The prevailing party is entitled to prejudgment interest only if damages are certain or capable of being made certain by calculation; prejudgment interest is not to be awarded if the damages are uncertain until determined by the trier of fact. First Nat. Bank of Minneapolis v. Kehn Ranch, Inc., 394 N.W.2d 709 (S.D.1986); Twin City Testing & Eng’g Lab., Inc. v. Smith, 393 N.W.2d 456 (S.D.1986).

In Heer v. State, 432 N.W.2d 559, 568-69 (S.D.1988), Justice Sabers (concurring in part and dissenting in part) noted “[t]he right to prejudgment interest under SDCL 21-1-11 is not determined by the amount claimed in the complaint, the amended complaint, or even the amount determined in the verdict.” (Citation omitted.) Further, “even though damages may be unliqui-dated, if readily ascertainable values exist for damaged or destroyed property, ‘the general and better considered rule is to allow interest, at least in the absence of strong equities to the contrary.’ ” Id. (citations omitted). Finally, “[i]t is unnecessary that the defendant actually know the amount owed. If the defendant can compute the amount from ‘reasonably available information,’ the court should award prejudgment interest.” Id. (citations omitted).

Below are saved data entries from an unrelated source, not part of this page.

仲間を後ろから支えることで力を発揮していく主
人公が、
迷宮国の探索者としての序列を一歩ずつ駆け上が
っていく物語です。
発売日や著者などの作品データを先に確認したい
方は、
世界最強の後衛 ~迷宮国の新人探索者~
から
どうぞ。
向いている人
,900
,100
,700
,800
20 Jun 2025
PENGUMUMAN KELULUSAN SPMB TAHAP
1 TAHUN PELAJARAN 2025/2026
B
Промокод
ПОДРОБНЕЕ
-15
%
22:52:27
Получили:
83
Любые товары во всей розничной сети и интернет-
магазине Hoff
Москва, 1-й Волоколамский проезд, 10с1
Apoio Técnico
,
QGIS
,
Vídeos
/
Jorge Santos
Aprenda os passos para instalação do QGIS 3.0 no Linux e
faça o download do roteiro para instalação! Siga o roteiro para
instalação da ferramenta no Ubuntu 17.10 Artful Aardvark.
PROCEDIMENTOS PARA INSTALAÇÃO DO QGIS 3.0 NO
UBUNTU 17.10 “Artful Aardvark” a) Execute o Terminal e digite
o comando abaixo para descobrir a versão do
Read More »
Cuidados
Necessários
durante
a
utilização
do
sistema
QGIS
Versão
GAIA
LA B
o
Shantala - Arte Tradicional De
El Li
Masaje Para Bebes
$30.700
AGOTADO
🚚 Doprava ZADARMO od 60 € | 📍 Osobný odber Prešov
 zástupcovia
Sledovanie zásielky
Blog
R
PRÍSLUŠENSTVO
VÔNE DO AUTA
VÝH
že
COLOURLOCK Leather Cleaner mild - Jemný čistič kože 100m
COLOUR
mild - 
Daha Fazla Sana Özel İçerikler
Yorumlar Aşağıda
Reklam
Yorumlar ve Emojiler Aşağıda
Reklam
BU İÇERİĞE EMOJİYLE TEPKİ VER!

In Amert v. Ziebarth Constr. Co., 400 N.W.2d 888 (S.D.1987), Amert brought suit seeking $95,505.00 in damages. The complaint was amended shortly before trial to $141,543.09, and then, on the day of trial, amended back to $95,505.00. Therein we determined that the amount of damages was capable of being determined even though Amert’s claim fluctuated before, and even during, trial. The same situation exists here.

The fact that the jury returned a verdict at variance with the complaint and the Clements’ claim at trial is not determinative of their entitlement to prejudgment interest. Amert, supra. The Clements submitted specific claims for the breach, and Gabriels had possession of books containing records which held the information concerning the amounts owed. If Gabriels had wanted to, they could have ascertained the amount they owed to the Clements by merely looking at their records. Hageman v. Vander Vorste, 403 N.W.2d 420 (S.D.1987).3 Thus, we hold that the trial court did not err in allowing prejudgment interest.

Affirmed.

MORGAN, Retired Justice, concurs. SABERS, J., concurs specially. WUEST, J., concurs in part and dissents in part. HENDERSON, J., dissents. AMUNDSON, J., not having been a member of the Court at the time this case was considered, did not participate.

. Instruction No. 20 provides:

. The dissent states that "Freiberg cannot be characterized as having taken advantage of Adam." We agree. However, Gabriels had the advantage over Clements in that Freiberg (Ga-briels’ attorney) was present at the meeting and was the actual scrivener of the contract.

. See Comment, Prejudgment Interest in South Dakota, 33 S.D.L.Rev. 484 (1988).